BTB #212: For E-Books, an ISBN Dilemma

Michael CairnsNot so long ago, a book was an unmistakable object. Then someone came along and started digitizing content, and very soon, books were something else, something much more than ink on dead trees. That transformation, indeed the redefinition of books, matters enormously to readers and publishers, as well as retailers and librarians. Without a way to identify “books” as they are published, information and creativity could be orphaned.

To discuss this challenge, CCC’s Chris Kenneally recently spoke with publishing consultant Michael Cairns who had just completed a report for the Book Industry Study Group examining practices in the identification of e-books in all their vast variety. The research turned up several surprising findings, as well as revealed a tension between US publishers and their counterparts around the world.

“We’re in this transition between the sale of a physical book to one that’s a digital book, and in that transition, some aspects of the ISBN number are not being upheld as they were in the physical world,” notes Cairns, who is a highly-regarded blogger at PersonaNonData. “And when there’s a breakdown, that starts to increase the likelihood that the supply chain does not operate as efficiently as perhaps it should or could. And so that’s a real issue.”

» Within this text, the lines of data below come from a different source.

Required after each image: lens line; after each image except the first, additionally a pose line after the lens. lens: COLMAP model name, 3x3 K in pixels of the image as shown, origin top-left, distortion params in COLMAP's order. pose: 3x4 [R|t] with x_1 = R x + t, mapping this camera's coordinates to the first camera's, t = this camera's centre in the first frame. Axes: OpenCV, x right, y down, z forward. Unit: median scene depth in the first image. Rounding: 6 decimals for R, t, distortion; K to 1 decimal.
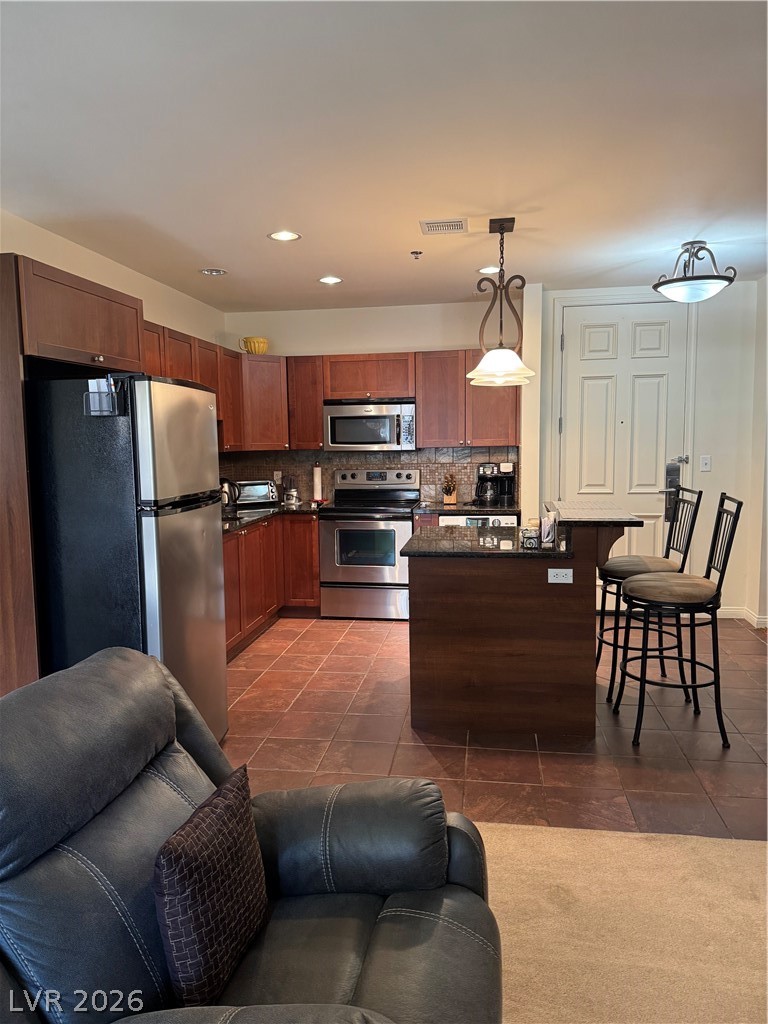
lens RADIAL K [[698.3, 0, 384.0], [0, 698.3, 512.0], [0, 0, 1]] dist [0.036485, -0.105634]
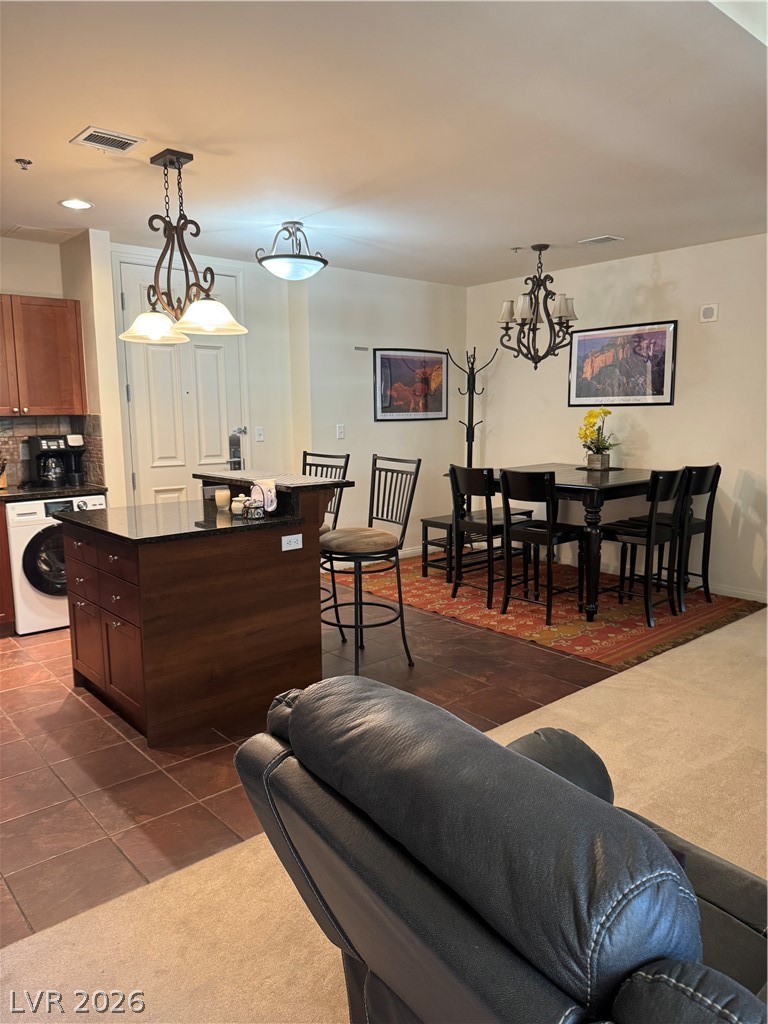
lens RADIAL K [[697.9, 0, 384.1], [0, 697.9, 515.3], [0, 0, 1]] dist [0.140982, -0.296316]
pose [[0.638635, -0.098178, 0.763221, -0.259309], [0.073965, 0.995067, 0.066110, -0.002139], [-0.765947, 0.014232, 0.642747, 0.157618]]
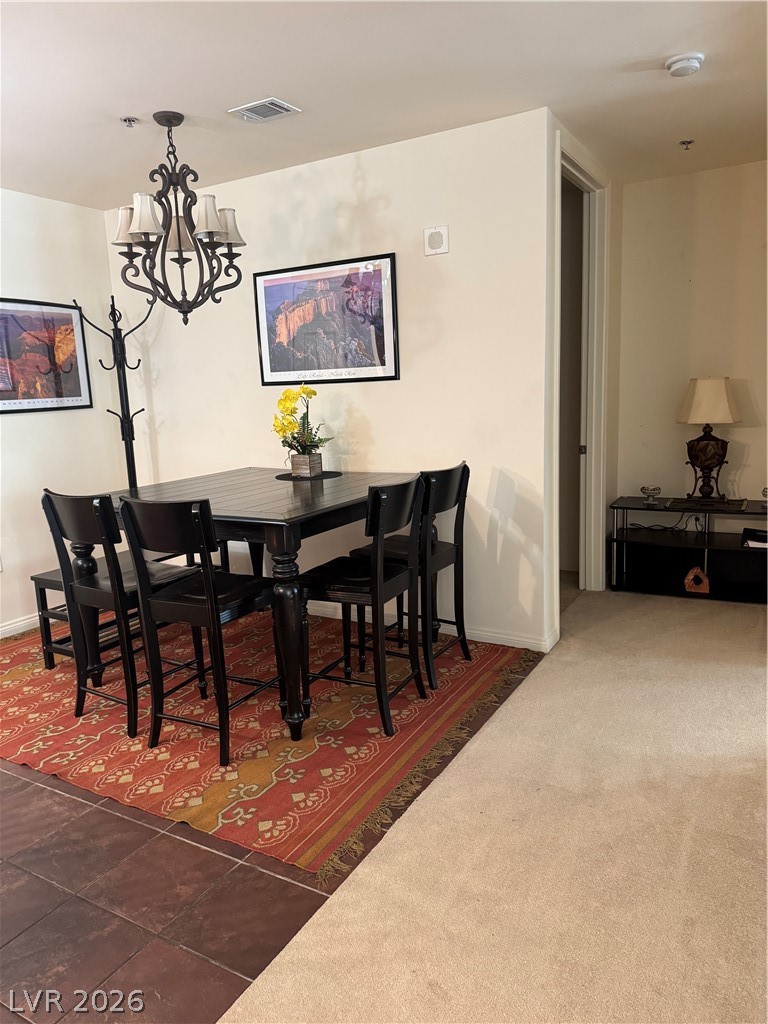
lens RADIAL K [[697.9, 0, 384.1], [0, 697.9, 515.3], [0, 0, 1]] dist [0.140982, -0.296316]
pose [[0.346530, -0.160700, 0.924171, 0.110192], [0.128284, 0.984078, 0.123016, -0.015514], [-0.929226, 0.075927, 0.361628, 0.259010]]
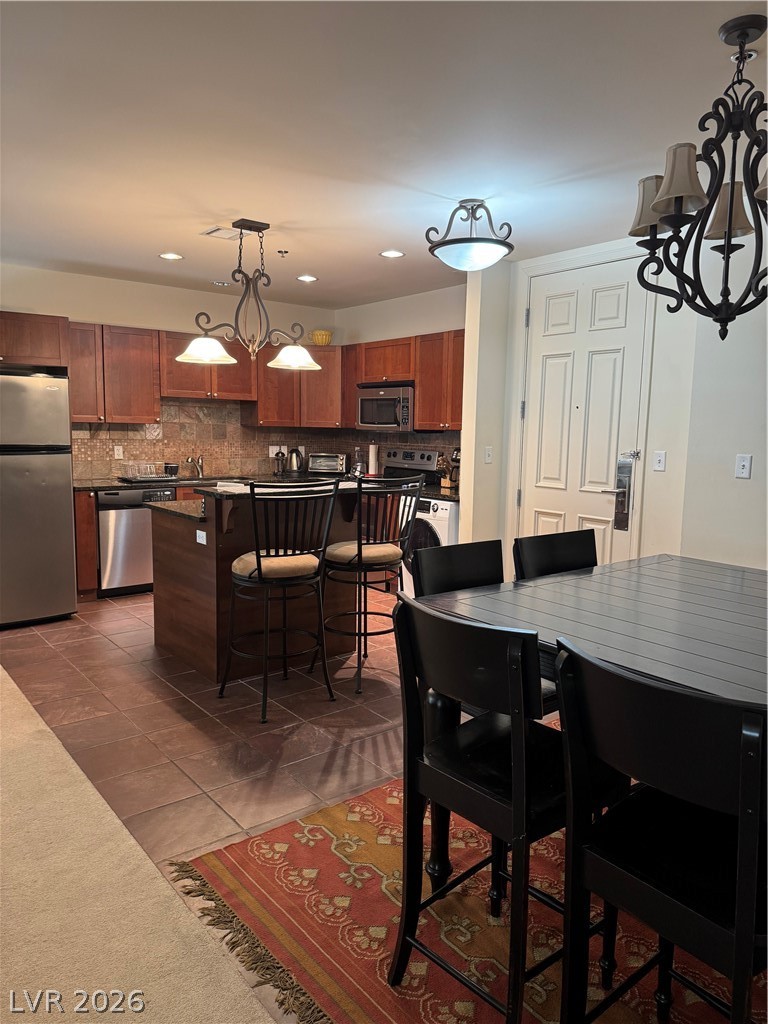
lens RADIAL K [[721.7, 0, 412.6], [0, 721.7, 517.2], [0, 0, 1]] dist [0.006300, 0.003088]
pose [[0.750914, 0.112195, -0.650800, 0.788480], [-0.097236, 0.993506, 0.059082, -0.027243], [0.653203, 0.018916, 0.756947, 0.206032]]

3 Responses to “BTB #212: For E-Books, an ISBN Dilemma”

  1. Kevin O. McLaughlin February 17, 2011 at 1:32 pm #


    1) Management of a different ISBN for each version, as mentioned in the interview, is already very difficult and likely to become impossible. In addition to hardcover, trade paperback, and paperback ISBNs, one would be required for Kindle, Google, Apple, B&N, Borders/Kobo, Sony, Smashwords, and every other up and coming ebook distributor? That’s fairly ridiculous, to be honest. More sensible would be a goal where each specific format of ebook (at present, basically this is epub and mobi/AMZ) is given a unique identifier.

    2) There is a great deal of author-level backlash against Bowker right now, due mostly to their favoritism to larger publishers. Most presses in the USA are small presses, and within a couple of years, most “publishers” in the USA will likely be individuals. There’s a great deal of negative feeling from both indie and small presses toward the slant of ISBN fees for larger businesses. My recommendation would be to set all ISBN purchases at a flat $1 rate – the same rate for every business, regardless of number purchased. This would go a long way toward reducing negative feelings, I think.

    3) One core issue is that the two largest ebook retailers (Amazon and B&N), representing together over 90% of all consumer ebooks sold in the USA, do not use ISBNs for their ebooks. When you have 90% of your industry not using a standardized tracking number, it’s not a standard anymore. I’m not sure how this can be fixed, to be honest. I’m not even convinced it *needs* to be fixed. But the only way it’s likely to happen is if the retailers are convinced it is in their economic interest to change their systems, which at the moment seems unlikely.